*What the task asks:* Only the lines from the one containing "impossibile poter fare" through the last line below should be written out, exactly and with both ends kept.

(Recorded data)

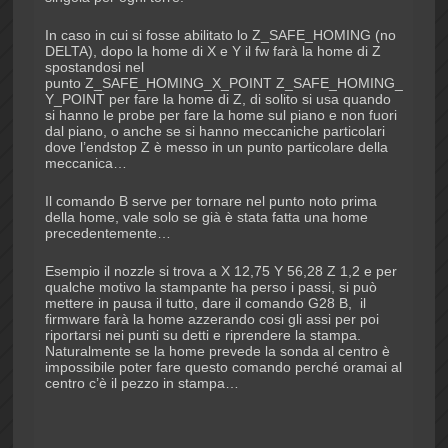
In caso in cui si fosse abilitato lo Z_SAFE_HOMING (no
DELTA), dopo la home di X e Y il fw farà la home di Z
spostandosi nel
punto Z_SAFE_HOMING_X_POINT Z_SAFE_HOMING_
Y_POINT per fare la home di Z, di solito si usa quando
si hanno le probe per fare la home sul piano e non fuori
dal piano, o anche se si hanno meccaniche particolari
dove l’endstop Z è messo in un punto particolare della
meccanica…
Il comando B serve per tornare nel punto noto prima
della home, vale solo se già è stata fatta una home
precedentemente…
Esempio il nozzle si trova a X 12,75 Y 56,28 Z 1,2 e per
qualche motivo la stampante ha perso i passi, si può
mettere in pausa il tutto, dare il comando G28 B, il
firmware farà la home azzerando cosi gli assi per poi
riportarsi nei punti su detti e riprendere la stampa.
Naturalmente se la home prevede la sonda al centro è
impossibile poter fare questo comando perché oramai al
centro c’è il pezzo in stampa…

*Expected answer:*
impossibile poter fare questo comando perché oramai al
centro c’è il pezzo in stampa…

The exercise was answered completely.